§ Extract:
# # # # #
Additionally, families will receive $500 for each child. If an individual’s income exceeds $75,000, the stimulus check they receive will be reduced by 5% of the amount their income exceeds that threshold. The Internal Revenue Service (IRS) will use 2019 tax returns (or 2018, if 2019 has not yet been filed), Social Security benefits, and Railroad Retirement benefit statements to determine the amount owed. If economic conditions do not improve, Congress has discussed the idea of distributing a second stimulus check later this year.
The biggest argument in favor of the tax credit plan is that it bypasses the usual red-tape laws of monetary policy. As major parts of the economy are shutting down in an effort to slow the spread of COVID-19, it would be the best way to ensure that every American without work gets some relief. Helicopter money is a direct injection of cash into the economy, if taxpayers choose to spend it, and could lead to an increase in demands for goods.
However, Michael Tanner of the Cato Institute points out that this policy would only help those who don’t need it. Most Americans right now either aren’t missing a paycheck or are already eligible for existing programs such as unemployment insurance. Americans who are low-income or vulnerable households will struggle to receive a payment. Workers who earn less than the standard deduction of $12,200 ($24,400 for joint filers), or those who don’t report their cash income most likely didn’t file a 2018 or 2019 tax return and therefore will not receive a payment. Dependents over the age of 17, including cared-for parents or disabled children, will also not receive a direct payment, and their caretakers will not receive a benefit for them. The policy also excludes anyone without a Social Security number, including Deferred Action for Childhood Arrivals (DACA recipients) or citizens with only Individual Taxpayer Identification Numbers (ITIN). Lastly, the likelihood of the government being able to administer the program quickly is slim, and checks could arrive months from now, just as in 2008.
# # # # #
§ Entries provided:

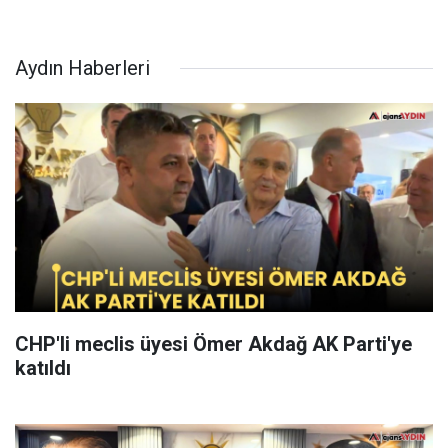
Aydın Haberleri
CHP'li meclis üyesi Ömer Akdağ AK Parti'ye
katıldı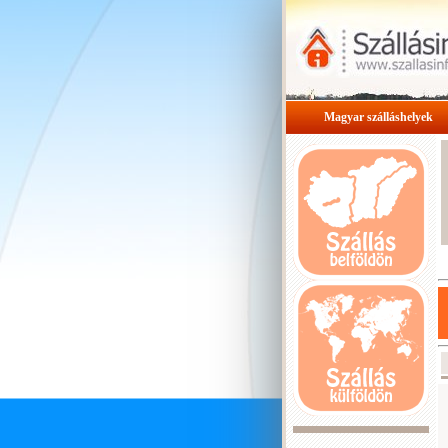
Magyar szálláshelyek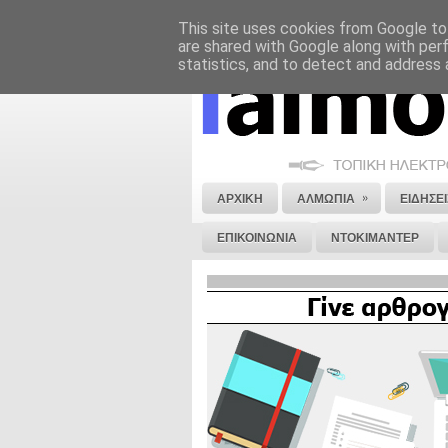
This site uses cookies from Google to 
ΝΟΜΙΚΗ ΣΗΜΕΙΩΣΗ
ΔΙΑΦΗΜΙΣΗ
are shared with Google along with per
statistics, and to detect and address 
»
ΑΡΧΙΚΗ
ΑΛΜΩΠΙΑ
ΕΙΔΗΣΕΙ
ΕΠΙΚΟΙΝΩΝΙΑ
ΝΤΟΚΙΜΑΝΤΕΡ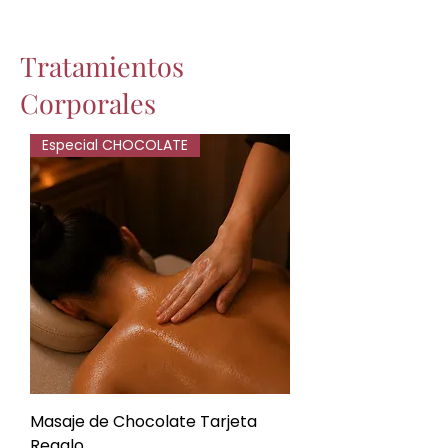
Tratamientos
Corporales
Especial CHOCOLATE
Masaje de Chocolate Tarjeta
Regalo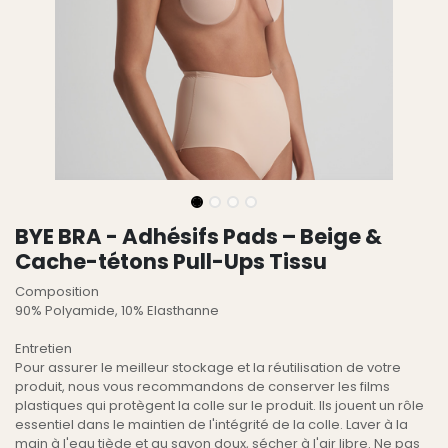
BYE BRA - Adhésifs Pads – Beige &
Cache-tétons Pull-Ups Tissu
Composition
90% Polyamide, 10% Elasthanne
Entretien
Pour assurer le meilleur stockage et la réutilisation de votre
produit, nous vous recommandons de conserver les films
plastiques qui protègent la colle sur le produit. Ils jouent un rôle
essentiel dans le maintien de l'intégrité de la colle. Laver à la
main à l'eau tiède et au savon doux, sécher à l'air libre. Ne pas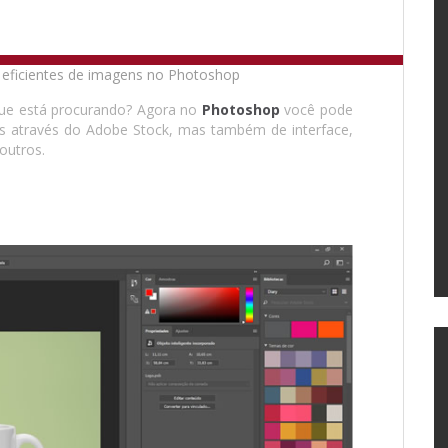
que está procurando? Agora no
Photoshop
você pode
ns através do Adobe Stock, mas também de interface,
outros.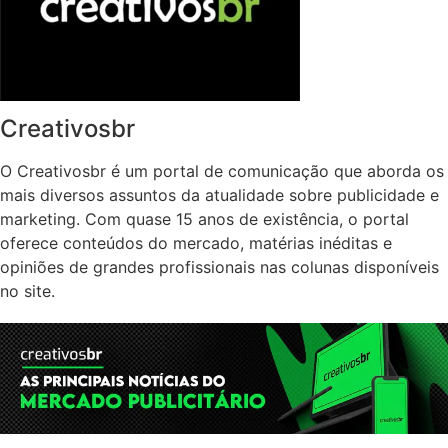
Creativosbr
O Creativosbr é um portal de comunicação que aborda os
mais diversos assuntos da atualidade sobre publicidade e
marketing. Com quase 15 anos de existência, o portal
oferece conteúdos do mercado, matérias inéditas e
opiniões de grandes profissionais nas colunas disponíveis
no site.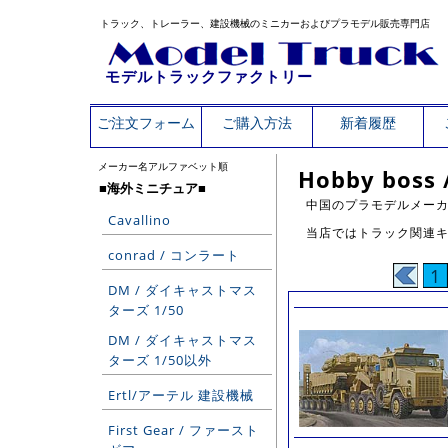
トラック、トレーラー、建設機械のミニカーおよびプラモデル販売専門店
モデルトラックファクトリー
ご注文フォーム
ご購入方法
新着履歴
メーカー名アルファベット順
Hobby bos
■海外ミニチュア■
中国のプラモデルメーカ
Cavallino
当店ではトラック関連キ
conrad / コンラート
1
DM / ダイキャストマス
ターズ 1/50
DM / ダイキャストマス
ターズ 1/50以外
Ertl/アーテル 建設機械
First Gear / ファースト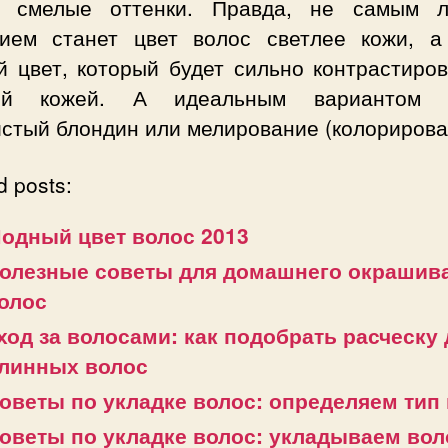
 смелые оттенки. Правда, не самым 
ием станет цвет волос светлее кожи, а
й цвет, который будет сильно контрастиров
лой кожей. А идеальным вариантом с
истый блондин или мелирование (колорирова
d posts:
одный цвет волос 2013
олезные советы для домашнего окрашив
олос
ход за волосами: как подобрать расческу
линных волос
оветы по укладке волос: определяем тип
оветы по укладке волос: укладываем во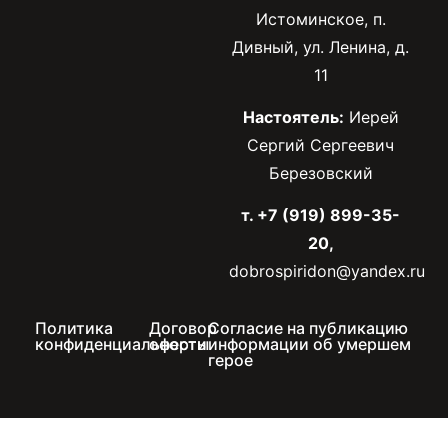
Истоминское, п.
Дивный, ул. Ленина, д.
11
Настоятель:
Иерей
Сергий Сергеевич
Березовский
т. +7 (919) 899-35-
20,
dobrospiridon@yandex.ru
Политика
Договор
Согласие на публикацию
конфиденциальности
оферты
информации об умершем
герое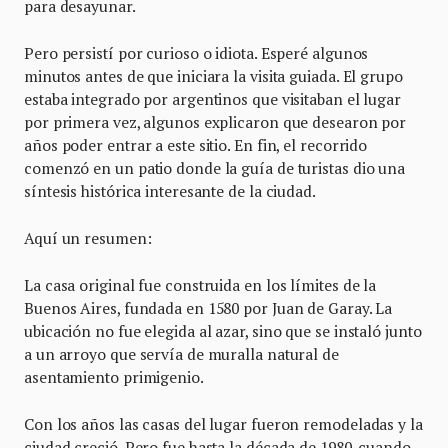
para desayunar.
Pero persistí por curioso o idiota. Esperé algunos
minutos antes de que iniciara la visita guiada. El grupo
estaba integrado por argentinos que visitaban el lugar
por primera vez, algunos explicaron que desearon por
años poder entrar a este sitio. En fin, el recorrido
comenzó en un patio donde la guía de turistas dio una
síntesis histórica interesante de la ciudad.
Aquí un resumen:
La casa original fue construida en los límites de la
Buenos Aires, fundada en 1580 por Juan de Garay. La
ubicación no fue elegida al azar, sino que se instaló junto
a un arroyo que servía de muralla natural de
asentamiento primigenio.
Con los años las casas del lugar fueron remodeladas y la
ciudad creció. Pero fue hasta la década de 1980, cuando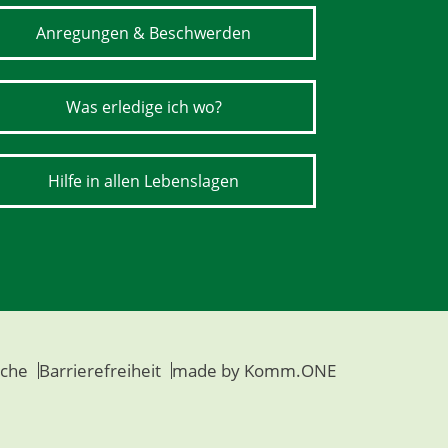
Anregungen & Beschwerden
Was erledige ich wo?
Hilfe in allen Lebenslagen
che
Barrierefreiheit
made by
Komm.ONE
# # # # #
§ Task description:
Can you continue the passage on the COVID-19 stimulus checks from its final sentence?

§ Final answer:
The current plan to give a one-time stimulus check to taxpayers has greater implications for the future. First, once this policy goes into effect, it opens the door for politicians and other government agencies that want to give out helicopter money like this all the time and increases the feasibility of Universal Basic Income plans. The current policy of handing out money could be repeated until the government thinks it’s making a difference in the economy – without any data or indices to support that belief. The plan needs to be tied to an economic indicator, such as national GDP. Second, economic relief packages that create money can also raise inflation. When there is too much money in the system, prices start to go up. While the nation is unlikely to see inflation in the short term, a cash stimulus can have long-term effects. However, proponents agree that some inflation in the long term is worth it if it helps people today.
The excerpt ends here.